Selected excerpt ->

╭──

As such, knowing whether a business handles important data will influence the structuring of the enterprise’s network infrastructure and its data flows, as well as impacting its general compliance burden. Since the launch of the Cybersecurity Law in 2017, therefore, businesses in the PRC have searched for definitive indicators of what important data comprises. This guide should provide those details – but whilst it seems the standard gives us some, it certainly doesn’t provide all of the answers businesses would like
A framework approach – Further regional and industry guidance awaited
The national standard has been formulated as a framework that identifies the characteristics of important data. It then instructs (as prescribed by the Data Security Law) regional authorities and departments to apply that outline to further define the categories and characteristics of, and how to identify, important data in their respective regions and industries through their own standards and guidelines.
While the standard gives businesses a better idea of the relevance of important data to their operations, these subordinate standards and guidelines must be released before managers can know with confidence whether important data will have a real business impact on them. This wait may frustrate foreign-invested businesses that operate in China’s vast service sector, as these beneficiaries of the continuing opening-up of the world’s second largest economy would not expect to process data endangering national security.

╰──

Written instruction 1 ->
Could you give the entries on shape movements and rotations as a numbered list, skipping blank lines and leaving out the picture lines?
The entries have no connection to the excerpt on China's important data standard.

Supplied material ->
╭──

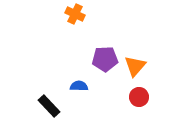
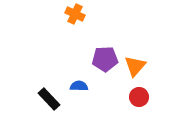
black rectangle: moved 7 px up
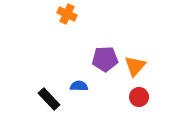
orange cross: moved 8 px left
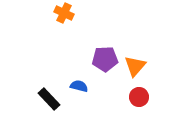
orange cross: moved 3 px left, 1 px up
blue semicircle: rotated 12 degrees clockwise
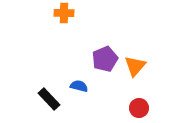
orange cross: rotated 24 degrees counterclockwise
purple pentagon: rotated 20 degrees counterclockwise
red circle: moved 11 px down
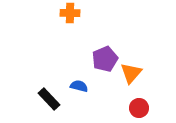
orange cross: moved 6 px right
orange triangle: moved 4 px left, 7 px down
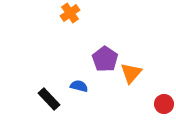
orange cross: rotated 36 degrees counterclockwise
purple pentagon: rotated 15 degrees counterclockwise
red circle: moved 25 px right, 4 px up
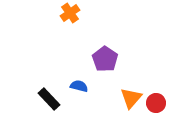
orange triangle: moved 25 px down
red circle: moved 8 px left, 1 px up
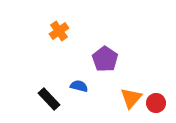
orange cross: moved 11 px left, 18 px down
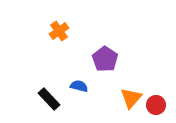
red circle: moved 2 px down
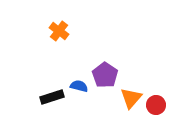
orange cross: rotated 18 degrees counterclockwise
purple pentagon: moved 16 px down
black rectangle: moved 3 px right, 2 px up; rotated 65 degrees counterclockwise
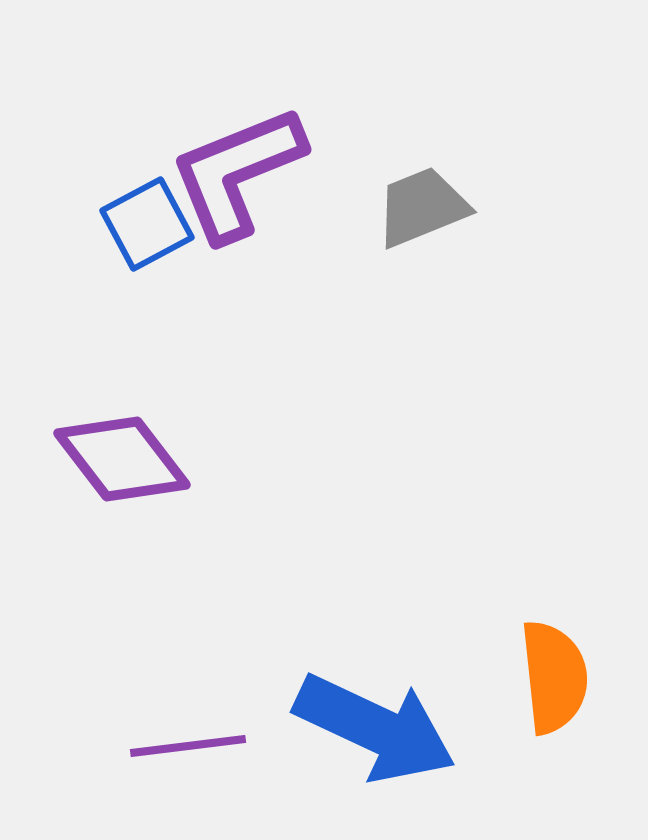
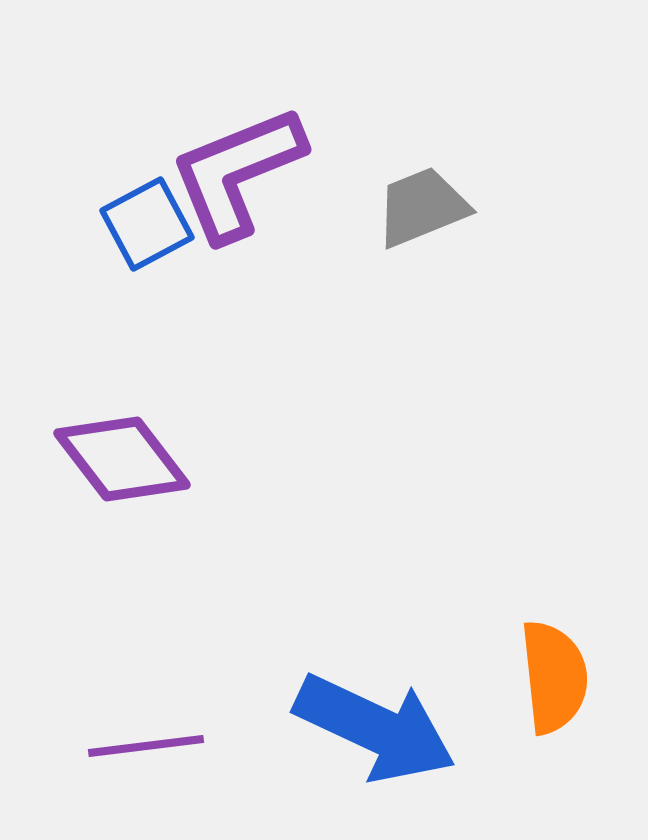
purple line: moved 42 px left
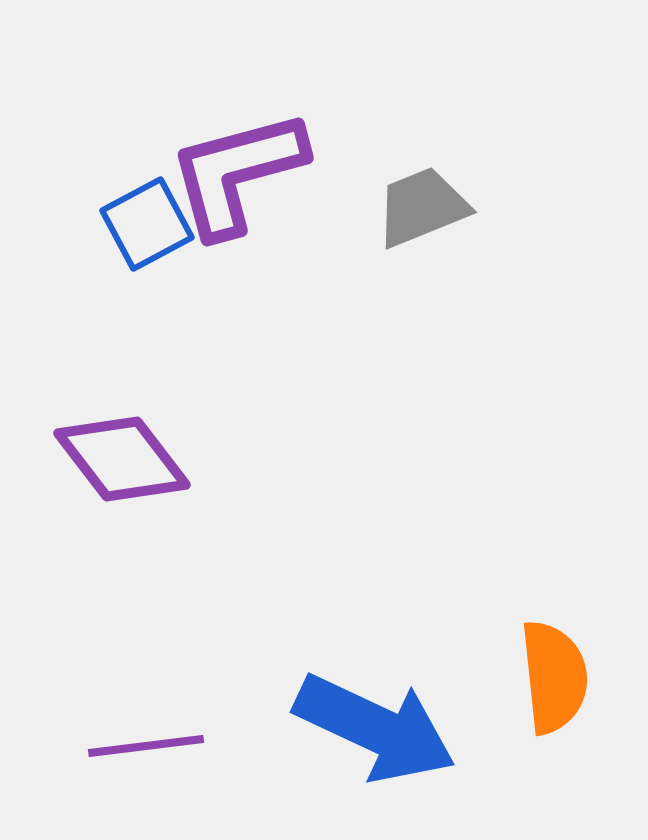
purple L-shape: rotated 7 degrees clockwise
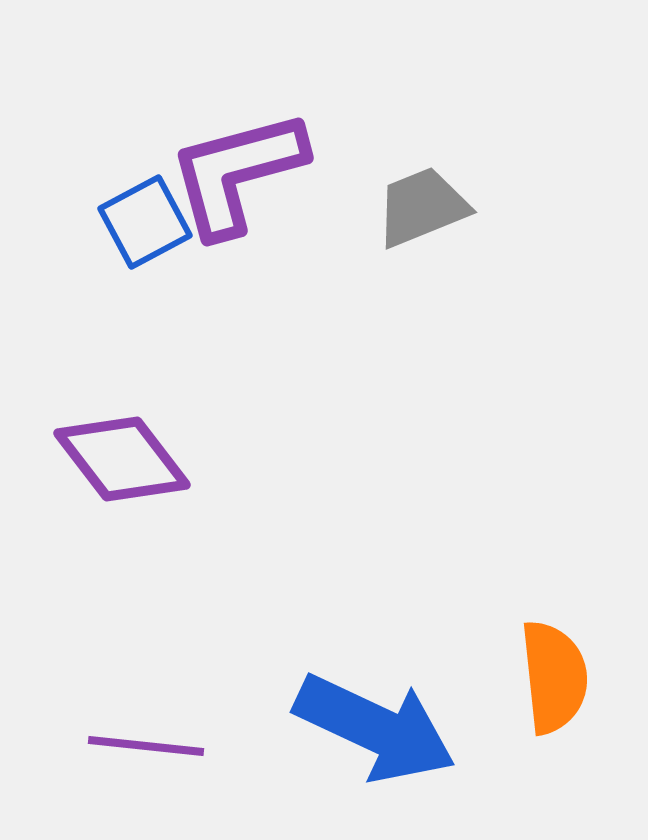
blue square: moved 2 px left, 2 px up
purple line: rotated 13 degrees clockwise
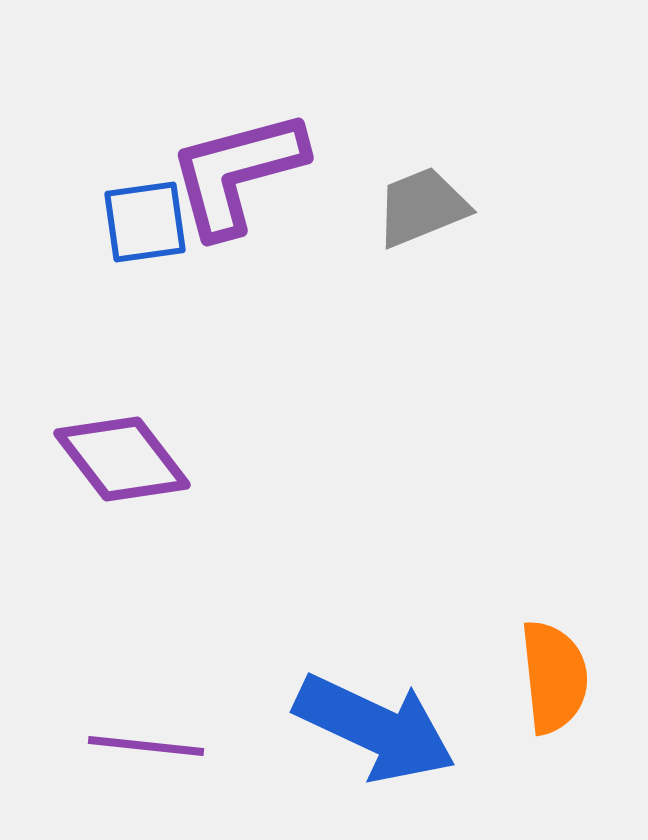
blue square: rotated 20 degrees clockwise
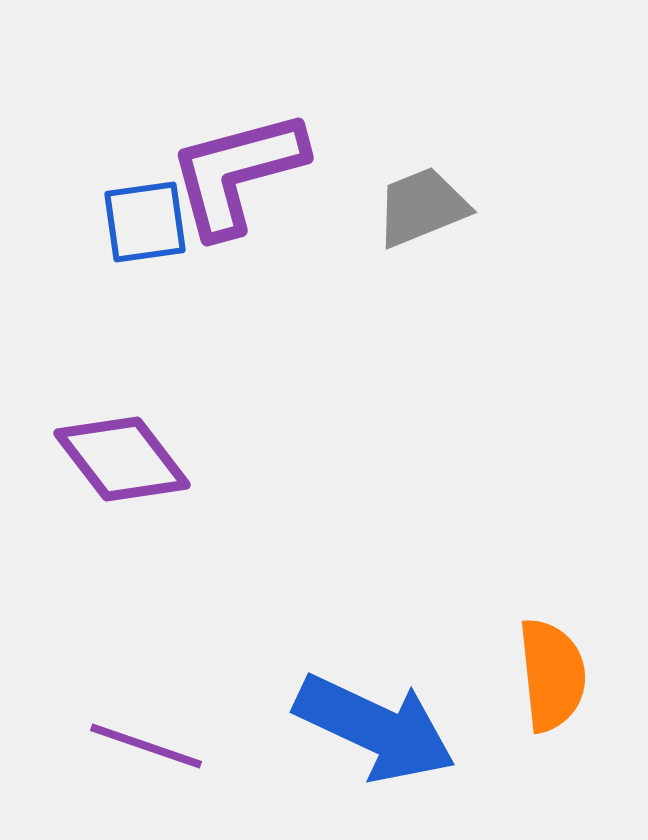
orange semicircle: moved 2 px left, 2 px up
purple line: rotated 13 degrees clockwise
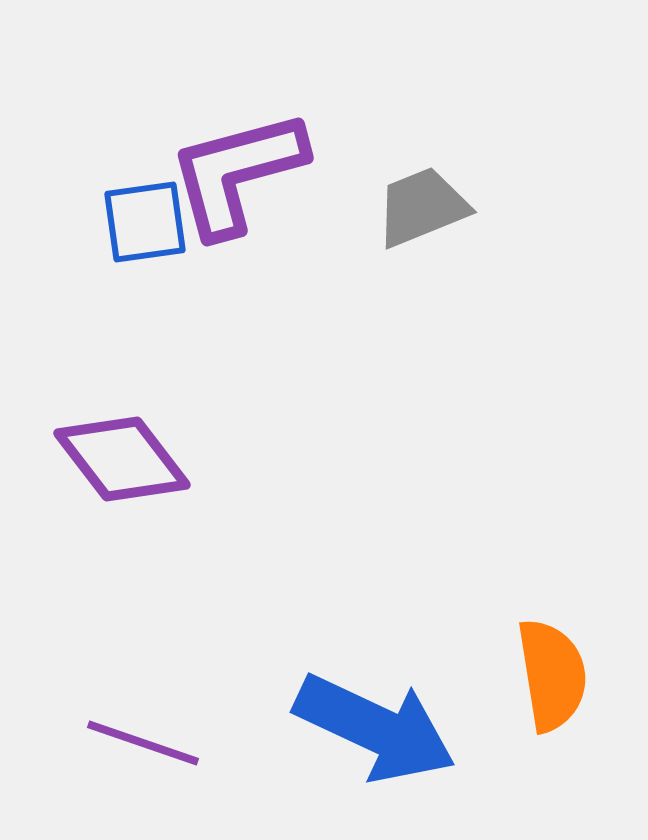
orange semicircle: rotated 3 degrees counterclockwise
purple line: moved 3 px left, 3 px up
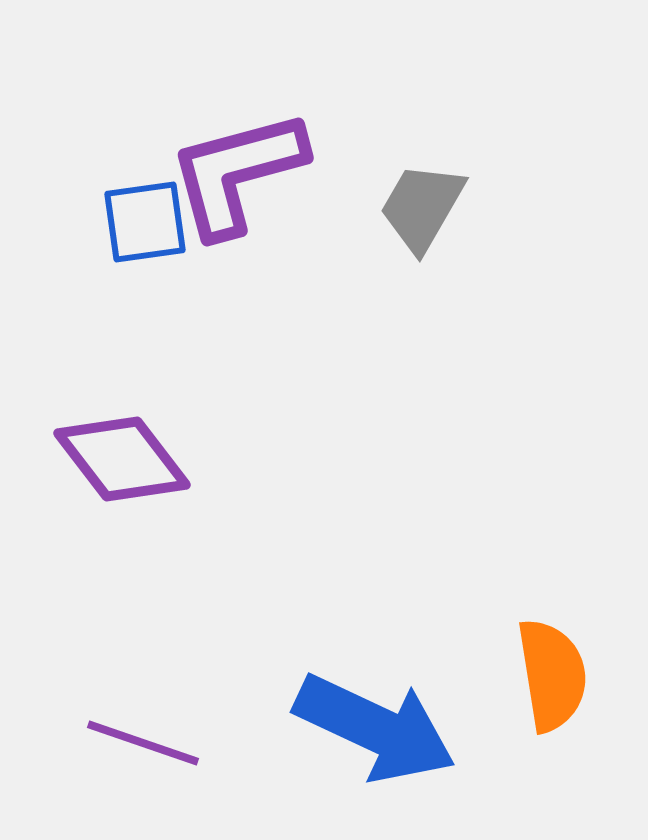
gray trapezoid: rotated 38 degrees counterclockwise
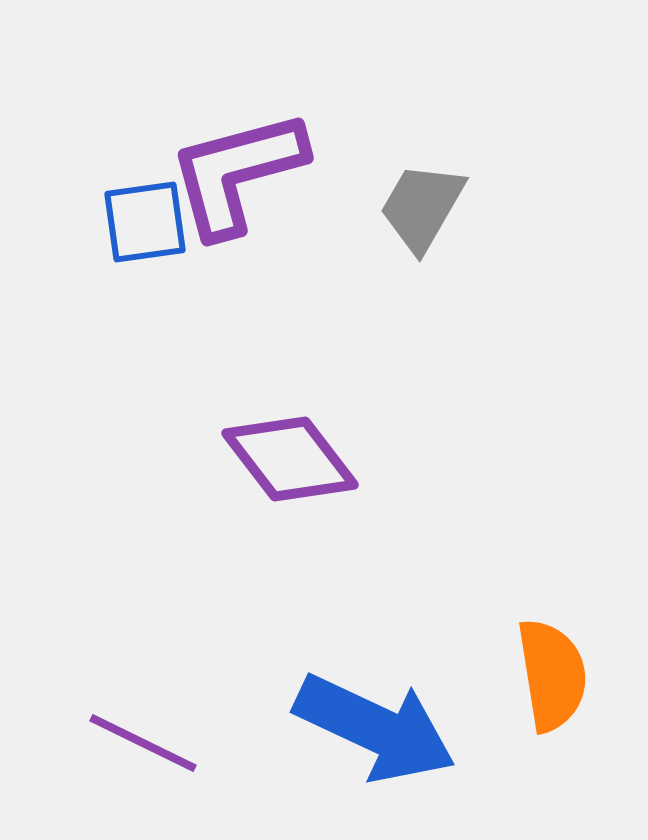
purple diamond: moved 168 px right
purple line: rotated 7 degrees clockwise
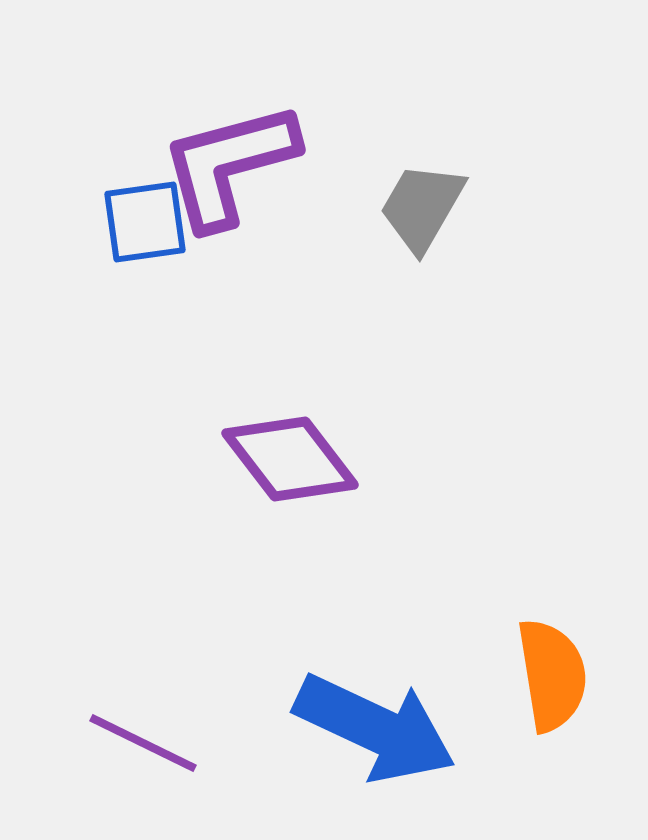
purple L-shape: moved 8 px left, 8 px up
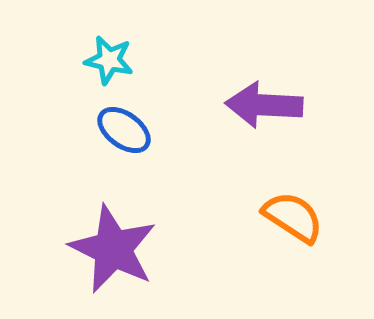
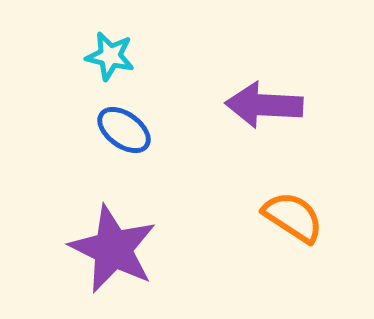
cyan star: moved 1 px right, 4 px up
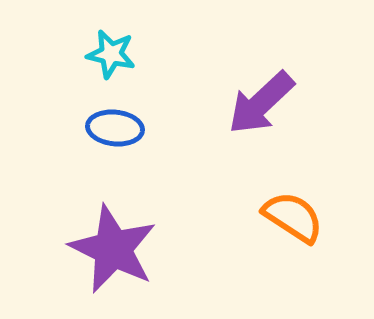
cyan star: moved 1 px right, 2 px up
purple arrow: moved 3 px left, 2 px up; rotated 46 degrees counterclockwise
blue ellipse: moved 9 px left, 2 px up; rotated 30 degrees counterclockwise
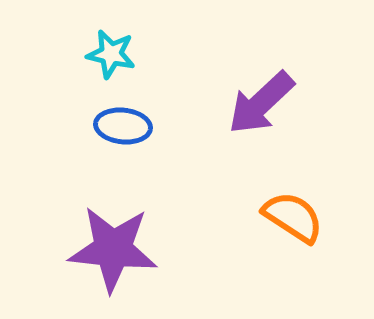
blue ellipse: moved 8 px right, 2 px up
purple star: rotated 20 degrees counterclockwise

╰──

Written instruction 2 ->
Can you carry the excerpt on China's important data standard forward from the point where it stops?

Exercise output 1 ->
1. black rectangle: moved 7 px up
2. orange cross: moved 8 px left
3. orange cross: moved 3 px left, 1 px up
4. blue semicircle: rotated 12 degrees clockwise
5. orange cross: rotated 24 degrees counterclockwise
6. purple pentagon: rotated 20 degrees counterclockwise
7. red circle: moved 11 px down
8. orange cross: moved 6 px right
9. orange triangle: moved 4 px left, 7 px down
10. orange cross: rotated 36 degrees counterclockwise
11. purple pentagon: rotated 15 degrees counterclockwise
12. red circle: moved 25 px right, 4 px up
13. orange triangle: moved 25 px down
14. red circle: moved 8 px left, 1 px up
15. orange cross: moved 11 px left, 18 px down
16. red circle: moved 2 px down
17. orange cross: rotated 18 degrees counterclockwise
18. purple pentagon: moved 16 px down
19. black rectangle: moved 3 px right, 2 px up; rotated 65 degrees counterclockwise
20. purple line: moved 42 px left
21. purple L-shape: rotated 7 degrees clockwise
22. blue square: moved 2 px left, 2 px up
23. purple line: rotated 13 degrees clockwise
24. blue square: rotated 20 degrees clockwise
25. orange semicircle: moved 2 px left, 2 px up
26. purple line: rotated 13 degrees clockwise
27. orange semicircle: rotated 3 degrees counterclockwise
28. purple line: moved 3 px left, 3 px up
29. gray trapezoid: rotated 38 degrees counterclockwise
30. purple diamond: moved 168 px right
31. purple line: rotated 7 degrees clockwise
32. purple L-shape: moved 8 px left, 8 px up
33. cyan star: moved 1 px right, 4 px up
34. cyan star: moved 1 px right, 2 px up
35. purple arrow: moved 3 px left, 2 px up; rotated 46 degrees counterclockwise
36. blue ellipse: moved 9 px left, 2 px up; rotated 30 degrees counterclockwise
37. blue ellipse: moved 8 px right, 2 px up
38. purple star: rotated 20 degrees counterclockwise

Exercise output 2 ->
However, unfortunately no timetable has been laid out for release of further guidelines. Almost certainly though, businesses must plan for updates being published after 1 November, such that any analysis and implementation measures to be made by them will not be able to run concurrently with those made for China’s Personal Information Protection Law (PIPL).
Local and sector rules still apply
As a corollary to the interplay among national, regional and industry guidelines, the draft standard states that its objective is not to re-write any existing rules at local or sector levels. Since “data containing user accounts or reflecting financial transactions” is no longer included, it seems that Fintechs, banks, securities companies and other financial institutions, for example, which already have industry standards to comply with regarding data categorisation, only need to look to the local and sector guidelines to understand how their data is regulated.
Pending further rules, the hierarchy among different echelons of government and its development priorities will be interesting to watch, as not all regulators and sectors are created equal.
What is key or important data?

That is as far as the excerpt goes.